Here we can offer the standard line about how BRICS does not seek to corral members into line around a narrow set of interests. Nor does it impose ideological purity tests, or insist upon a certain political makeup. It respects sovereignty. It offers a vehicle for nations left on the margins of Western-controlled institutions to have a stronger voice. This is all true but it has been said many times.
Let’s instead go for a more provocative question: what is so attractive about a group that has very few actual accomplishments to its name? It is in fact this relative lack of achievement that many naysayers have latched on to in dismissing the whole enterprise.
To find a good example of this point of view, look no further than the man who coined the acronym in the first place, former Goldman Sachs analyst Jim O’Neill. Ahead of the group’s summit in South Africa last year, O’Neill told the Financial Times that BRICS had “never achieved anything since they first started meeting” and that beyond “powerful symbolism” he wasn’t sure what its members were even hoping to achieve.

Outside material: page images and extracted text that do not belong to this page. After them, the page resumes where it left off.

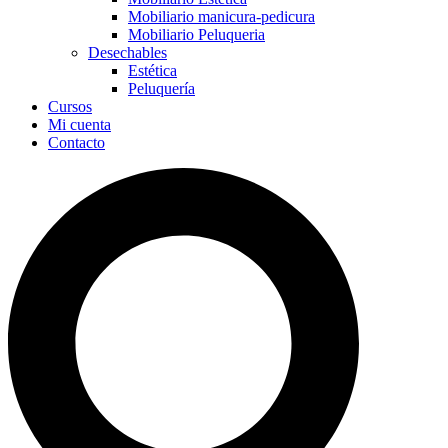
Mobiliario manicura-pedicura
Mobiliario Peluqueria
Desechables
Estética
Peluquería
Cursos
Mi cuenta
Contacto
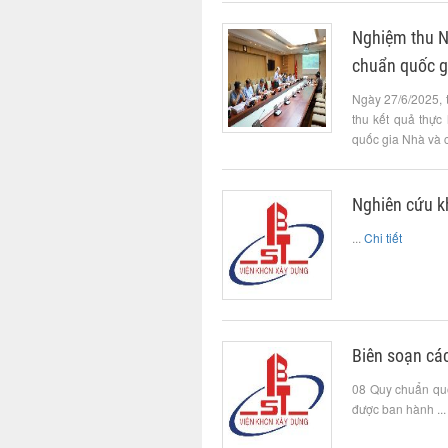
Nghiệm thu N
chuẩn quốc gi
Ngày 27/6/2025, 
thu kết quả thự
quốc gia Nhà và c
Nghiên cứu k
...
Chi tiết
Biên soạn cá
08 Quy chuẩn quố
được ban hành ..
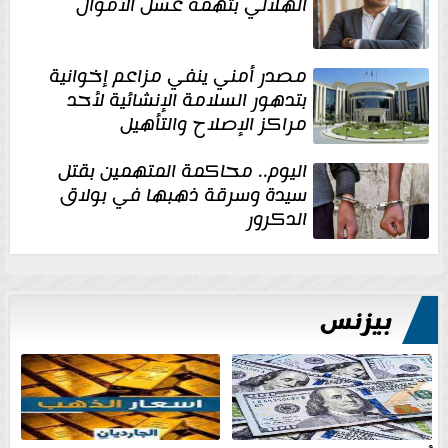
الهلالي بتهمة غسل الأموال
مصدر أمني ينفي مزاعم إخوانية
بتدهور السلامة الإنشائية لأحد
مراكز الإصلاح والتأهيل
اليوم.. محاكمة المتهمين بقتل
سيدة وسرقة ذهبها في بولاق
الدكرور
بيزنس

And indeed, one will notice that the group’s muscle is often expressed merely in the raw economic or human potential of its members – such-and-such a percentage of global GDP, or population, or oil production, or the number of members (current members are Brazil, Russia, India, China, South Africa, the United Arab Emirates, Egypt, Iran, and Ethiopia). More seldom heard is what the group has actually done.

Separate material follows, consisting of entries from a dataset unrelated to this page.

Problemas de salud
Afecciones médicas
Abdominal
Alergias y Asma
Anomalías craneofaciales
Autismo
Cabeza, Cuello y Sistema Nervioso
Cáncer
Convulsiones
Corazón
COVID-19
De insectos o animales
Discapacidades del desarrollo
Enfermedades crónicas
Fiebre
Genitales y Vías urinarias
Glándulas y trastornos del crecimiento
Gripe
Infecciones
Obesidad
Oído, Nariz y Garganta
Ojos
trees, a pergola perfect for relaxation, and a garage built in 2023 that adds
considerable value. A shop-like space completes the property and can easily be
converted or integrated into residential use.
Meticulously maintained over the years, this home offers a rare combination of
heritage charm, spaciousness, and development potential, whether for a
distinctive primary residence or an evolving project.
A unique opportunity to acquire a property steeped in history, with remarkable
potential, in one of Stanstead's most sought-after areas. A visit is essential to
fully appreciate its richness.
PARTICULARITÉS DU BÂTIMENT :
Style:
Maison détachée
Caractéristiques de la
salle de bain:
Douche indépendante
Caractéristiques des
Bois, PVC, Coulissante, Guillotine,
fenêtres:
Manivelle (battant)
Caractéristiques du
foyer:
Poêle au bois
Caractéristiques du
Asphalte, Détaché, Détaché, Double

Of the concrete achievements of the bloc, perhaps the most notable is the founding of a development bank that aims to rival the World Bank. The New Development Bank (NDB) was begun in 2015 with its headquarters in Shanghai, and was seeded with $50 billion to fund infrastructure and sustainability projects. Around the same time, a BRICS monetary fund called the Contingent Reserve Arrangement (CRA) – an alternative to the IMF – was created. These are institutions born out of years of frustration at the failure to reform their US-dominated counterparts.
However, they have not entirely lived up to their hype. Brazilian economist Paulo Nogueira Batista, who represented his country at the IMF from 2007 to 2015 and then was vice-president of the NDB from 2015 to 2017, prepared a paper for the Valdai Club meeting in Sochi, Russia in 2023 in which he painted a sober picture of the impact these institutions have had.
“When we started out with the CRA and the NDB, there was considerable concern with what the BRICS were doing in this area in Washington, DC., in the IMF and World Bank. I can testify to that because I lived there at the time, as executive director for Brazil and other countries in the board of the IMF. As time went by, however, people in Washington relaxed, sensing perhaps that we were going nowhere with the CRA and the NDB.”
The NDB has approved only $33 billion worth of projects in its entire history; the World Bank committed $128 billion in 2023 alone. Of the projects approved by the BRICS lender, roughly two-thirds have been in dollars, according to an investor presentation cited by Reuters. Perhaps surprisingly to some who expect BRICS to offer an immediate and brazen challenge to the West, the NDB has even respected Western sanctions on Russia, putting new transactions with Moscow on hold. It is no wonder that in the halls of US-led institutions concern about this upstart rival has subsided.
The other realm in which BRICS has been expected to deliver something tangible is in launching its own currency. But here, unfortunately, a lot of loose talk has set up the group for disappointment. A wave of hype early last year, even in Western establishment outlets, touting a soon-to-be-created BRICS currency as having the potential to “shake the dollar’s dominance,” has given way to skepticism.